Cet arrêt deviendra définitif dans les conditions définies à l’article 44 § 2 de la Convention. Il peut subir des retouches de forme.

En l’affaire Stern Taulats et Roura Capellera c. Espagne,

La Cour européenne des droits de l’homme (troisième section), siégeant en une chambre composée de :

Helena Jäderblom, présidente,

Branko Lubarda,

Luis López Guerra,

Helen Keller,

Pere Pastor Vilanova,

Alena Poláčková,

Georgios A. Serghides, juges,

et de Fatoş Aracı, greffière adjointe de section,

Après en avoir délibéré en chambre du conseil le 13 février 2018,

Rend l’arrêt que voici, adopté à cette date :

PROCÉDURE

  1. À l’origine de l’affaire se trouvent deux requêtes dirigées contre le Royaume d’Espagne et dont deux ressortissants de cet État, MM. Enric Stern Taulats (requête no 51168/15) et Jaume Roura Capellera (requête no 51186/15) (« les requérants »), ont saisi la Cour le 2 octobre 2015 en vertu de l’article 34 de la Convention de sauvegarde des droits de l’homme et des libertés fondamentales (« la Convention »).

  2. Les requérants ont été représentés par Me B. Salellas i Vilar, avocat à Girona. Le gouvernement espagnol (« le Gouvernement ») a été représenté par son agent, M. R.-A. León Cavero, avocat de l’État et chef du service juridique des droits de l’homme au ministère de la Justice.

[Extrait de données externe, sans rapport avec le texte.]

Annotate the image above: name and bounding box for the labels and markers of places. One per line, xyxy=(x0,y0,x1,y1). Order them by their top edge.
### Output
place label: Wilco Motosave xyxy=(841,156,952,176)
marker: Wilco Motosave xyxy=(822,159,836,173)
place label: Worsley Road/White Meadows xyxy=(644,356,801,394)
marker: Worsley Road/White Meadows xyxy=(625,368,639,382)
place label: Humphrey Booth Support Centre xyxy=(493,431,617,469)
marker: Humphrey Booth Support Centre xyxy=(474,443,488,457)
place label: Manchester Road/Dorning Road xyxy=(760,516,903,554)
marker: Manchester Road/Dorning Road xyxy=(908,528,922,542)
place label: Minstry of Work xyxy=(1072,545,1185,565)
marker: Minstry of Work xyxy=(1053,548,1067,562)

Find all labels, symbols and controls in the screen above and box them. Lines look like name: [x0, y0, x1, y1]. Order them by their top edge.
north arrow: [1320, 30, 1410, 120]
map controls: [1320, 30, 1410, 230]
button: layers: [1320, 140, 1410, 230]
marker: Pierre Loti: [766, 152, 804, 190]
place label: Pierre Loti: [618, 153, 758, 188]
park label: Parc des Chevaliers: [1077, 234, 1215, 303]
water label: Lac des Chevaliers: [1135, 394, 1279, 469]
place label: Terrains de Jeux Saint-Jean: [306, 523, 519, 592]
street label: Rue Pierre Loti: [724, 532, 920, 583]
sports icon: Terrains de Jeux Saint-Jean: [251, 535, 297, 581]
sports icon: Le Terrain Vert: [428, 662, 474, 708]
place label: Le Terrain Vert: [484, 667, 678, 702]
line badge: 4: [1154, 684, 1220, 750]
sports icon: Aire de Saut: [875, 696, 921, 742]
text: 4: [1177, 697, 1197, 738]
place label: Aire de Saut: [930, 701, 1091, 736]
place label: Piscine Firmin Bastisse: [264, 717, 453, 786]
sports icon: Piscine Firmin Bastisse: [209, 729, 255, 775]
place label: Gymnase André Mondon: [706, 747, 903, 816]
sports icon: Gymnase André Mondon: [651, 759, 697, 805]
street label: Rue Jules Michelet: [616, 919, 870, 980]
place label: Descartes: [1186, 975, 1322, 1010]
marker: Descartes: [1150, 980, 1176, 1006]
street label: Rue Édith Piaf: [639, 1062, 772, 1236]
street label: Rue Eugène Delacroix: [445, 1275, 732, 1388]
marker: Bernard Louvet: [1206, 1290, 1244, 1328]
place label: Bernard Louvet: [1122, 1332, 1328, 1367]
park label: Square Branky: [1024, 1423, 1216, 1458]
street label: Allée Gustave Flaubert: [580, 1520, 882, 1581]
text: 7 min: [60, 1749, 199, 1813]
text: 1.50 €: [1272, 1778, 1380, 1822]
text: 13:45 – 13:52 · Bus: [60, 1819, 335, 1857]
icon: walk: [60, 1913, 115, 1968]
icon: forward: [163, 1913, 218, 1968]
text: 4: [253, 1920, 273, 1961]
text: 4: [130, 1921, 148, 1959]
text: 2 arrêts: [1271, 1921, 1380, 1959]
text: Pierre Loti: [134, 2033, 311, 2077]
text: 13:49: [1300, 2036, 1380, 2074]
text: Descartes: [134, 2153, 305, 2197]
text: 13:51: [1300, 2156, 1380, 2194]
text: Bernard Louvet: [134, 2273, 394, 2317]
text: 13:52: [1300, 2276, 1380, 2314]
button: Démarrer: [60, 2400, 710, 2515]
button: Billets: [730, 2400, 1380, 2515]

  3. Les requérants alléguaient une violation de l’article 10 de la Convention et de l’article 9 de la Convention combiné avec l’article 10.

  4. Le 22 février 2016, les requêtes ont été communiquées au Gouvernement.

    EN FAIT

    1. LES CIRCONSTANCES DE L’ESPÈCE

  5. Les requérants sont nés respectivement en 1988 et en 1977 et résident respectivement à Girona et à Banyoles.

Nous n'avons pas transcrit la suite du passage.